The defendant sought to set aside the permission granted to serve the claim against Vedanta which claim (they argued) had no real prospect of success and which they said had only been made in order to enable a claim against "the real defendant" KCM to be heard in the UK.

This court had to decide whether the claim against Vedanta could be disposed of or rejected summarily without the need for a trial.

The Supreme Court made it clear that it should not conduct a "mini trial" at this stage and indeed was not impressed with the nearly 300 pages of written case, 9,000 pages of electronic bundles and 142 cited authorities presented before them thereby ignoring the requirement for proportionality in jurisdiction disputes of this kind, which they said only involved one difficult point of law.

The Supreme Court said that the key question was "whether Vedanta sufficiently intervened in the management of the mine owned by KCM itself (rather than by vicarious liability) such that it owed a common law duty of care to the claimants in connection with the escape of toxic material from the mine alleged to have caused the relevant harm".

The Court held that:

  1. "The level of intervention... requisite to give rise to a duty of care... is (as is agreed) a matter of Zambian law, but the question whether that level of intervention occurred in the present case is a pure question of fact";
  2. "the liability of parent companies in relation to the activities of subsidiaries is not of itself a distinct category of liability in common law negligence. Ownership of subsidiaries may enable parents to take control of the management of the operations of the relevant business owned by the subsidiary but it does not impose any duty upon the parent to do so. All that the existence of the parent subsidiary relationship shows is that the parent had an opportunity to do so but nothing more";
  3. "Parent companies and their subsidiaries are separate legal persons and the four indicia of a duty of care provided by the Court of Appeal in Chandler v Cape Plc [2012] 1 WLR 3111 did not lay down a separate test distinct from the general principle for the imposition of a duty of care in relation to a parent company. The Chandler indicia are no more than particular examples of circumstances in which a duty of care may affect a parent and did not identify a wider basis in law for the recognition of the relevant parental duty of care than the law actually provides"; and
  4. "the published materials in which Vedanta asserted its own assumption of responsibility for the maintenance of proper standards of environmental controls over the activities of its subsidiaries, and in particular the operations at the mine, and not merely to have laid down but also implemented those standards by training, monitoring and enforcement, were sufficient on their own to show that it was arguable that a sufficient level of intervention by Vedanta in the conduct of operations at the mine may be demonstrable at trial after full disclosure of the relevant internal documents of Vedanta and KCM and of communications passing between them".

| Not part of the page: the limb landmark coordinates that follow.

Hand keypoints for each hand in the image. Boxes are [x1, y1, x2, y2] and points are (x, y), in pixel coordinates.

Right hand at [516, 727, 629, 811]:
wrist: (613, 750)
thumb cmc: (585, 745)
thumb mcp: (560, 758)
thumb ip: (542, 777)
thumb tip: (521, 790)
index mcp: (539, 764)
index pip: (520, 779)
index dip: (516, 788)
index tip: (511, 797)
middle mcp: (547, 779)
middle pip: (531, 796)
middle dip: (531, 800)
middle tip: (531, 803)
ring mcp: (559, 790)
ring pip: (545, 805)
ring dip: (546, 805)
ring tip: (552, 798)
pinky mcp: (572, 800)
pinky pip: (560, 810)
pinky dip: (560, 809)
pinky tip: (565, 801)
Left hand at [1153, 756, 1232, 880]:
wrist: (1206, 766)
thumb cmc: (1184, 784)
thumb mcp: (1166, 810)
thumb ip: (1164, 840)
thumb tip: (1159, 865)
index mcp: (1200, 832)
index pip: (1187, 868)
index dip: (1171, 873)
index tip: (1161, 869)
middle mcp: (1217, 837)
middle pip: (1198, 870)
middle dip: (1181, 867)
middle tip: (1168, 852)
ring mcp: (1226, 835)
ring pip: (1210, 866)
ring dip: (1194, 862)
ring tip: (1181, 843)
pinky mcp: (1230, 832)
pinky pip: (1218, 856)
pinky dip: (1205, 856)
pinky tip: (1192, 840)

In essence the Supreme Court agreed with the conclusion reached by the lower courts that (based on the evidence provided) the claim that Vedanta had taken a sufficient part in the running of the mine or assumed sufficient responsibility for doing so (although not straight forward) was sufficient to require determination at a trial.

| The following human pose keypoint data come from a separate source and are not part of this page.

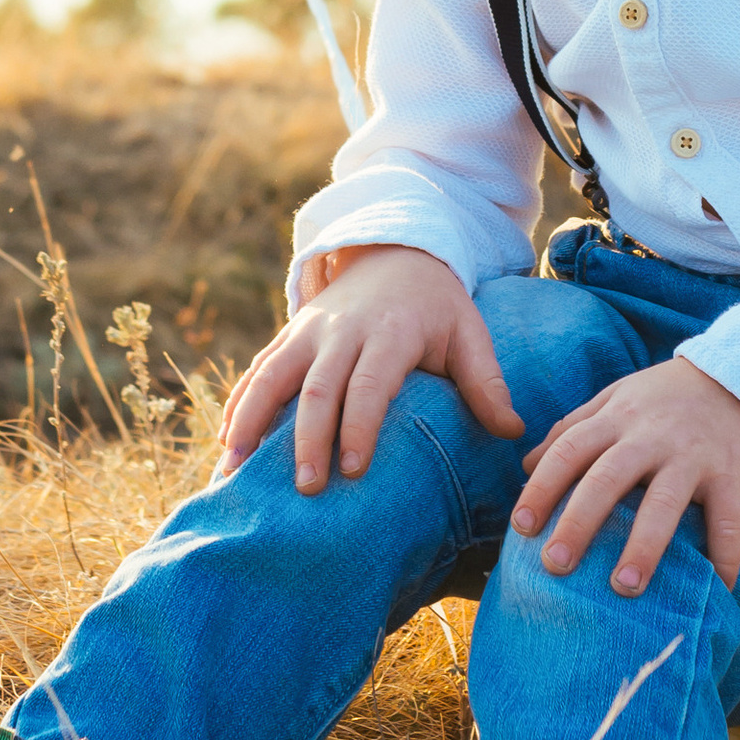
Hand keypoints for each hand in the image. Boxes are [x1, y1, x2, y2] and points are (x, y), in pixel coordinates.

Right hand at [218, 246, 522, 492]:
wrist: (396, 250)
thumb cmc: (438, 306)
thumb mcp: (468, 333)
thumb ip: (487, 382)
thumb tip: (514, 432)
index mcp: (389, 331)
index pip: (370, 382)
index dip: (359, 424)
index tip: (354, 469)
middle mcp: (342, 330)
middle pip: (317, 386)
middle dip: (308, 438)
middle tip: (307, 488)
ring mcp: (308, 331)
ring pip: (273, 376)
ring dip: (251, 421)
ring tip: (235, 469)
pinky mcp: (288, 335)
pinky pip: (258, 370)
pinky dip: (239, 405)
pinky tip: (226, 445)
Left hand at [512, 353, 739, 595]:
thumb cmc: (665, 398)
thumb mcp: (615, 398)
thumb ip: (572, 427)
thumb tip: (524, 465)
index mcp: (617, 418)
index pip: (569, 449)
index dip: (542, 487)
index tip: (521, 526)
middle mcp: (651, 436)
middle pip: (608, 478)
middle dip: (579, 522)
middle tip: (554, 565)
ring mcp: (693, 456)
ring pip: (665, 502)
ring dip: (644, 546)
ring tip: (624, 588)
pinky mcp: (732, 475)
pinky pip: (728, 520)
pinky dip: (725, 555)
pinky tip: (718, 589)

It should be noted that the merits of the case will be determined on the facts of the case at the future trial where the claimant will need to prove its claim against Vedanta and KCM.

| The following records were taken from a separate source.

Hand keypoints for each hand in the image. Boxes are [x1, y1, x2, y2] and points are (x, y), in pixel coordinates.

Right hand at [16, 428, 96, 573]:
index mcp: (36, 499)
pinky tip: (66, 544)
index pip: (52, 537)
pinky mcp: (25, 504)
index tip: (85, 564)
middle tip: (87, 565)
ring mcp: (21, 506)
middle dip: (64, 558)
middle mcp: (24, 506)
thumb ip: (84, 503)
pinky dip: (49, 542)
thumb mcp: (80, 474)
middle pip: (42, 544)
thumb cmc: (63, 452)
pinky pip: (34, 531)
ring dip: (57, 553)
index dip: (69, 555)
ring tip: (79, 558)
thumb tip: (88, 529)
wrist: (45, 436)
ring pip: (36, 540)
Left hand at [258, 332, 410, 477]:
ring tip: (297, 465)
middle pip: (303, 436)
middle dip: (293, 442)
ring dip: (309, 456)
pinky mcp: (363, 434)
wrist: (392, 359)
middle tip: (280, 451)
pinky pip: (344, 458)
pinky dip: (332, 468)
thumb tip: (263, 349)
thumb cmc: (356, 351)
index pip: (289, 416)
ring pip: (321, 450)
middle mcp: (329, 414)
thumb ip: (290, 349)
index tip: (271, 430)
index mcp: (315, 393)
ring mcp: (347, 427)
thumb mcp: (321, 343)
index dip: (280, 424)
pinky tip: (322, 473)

What are the consequences of the judgment?

Although this case was all about the jurisdiction of the UK courts to deal with the claims against both Vedanta and KCM, this judgment will be of particular interest to multinational parent companies headquartered in the UK.

Such parent companies may want to examine and understand (and distinguish) the circumstances in which they may (in the future) be judged to have availed themselves of the opportunity to take over, intervene, control, supervise or advise the management of their subsidiaries overseas operations and in doing so find themselves liable to third party claims.

The analysis coming out of the eventual trial of this case (and a number of others which are now likely to follow) may provide valuable guidance in this respect.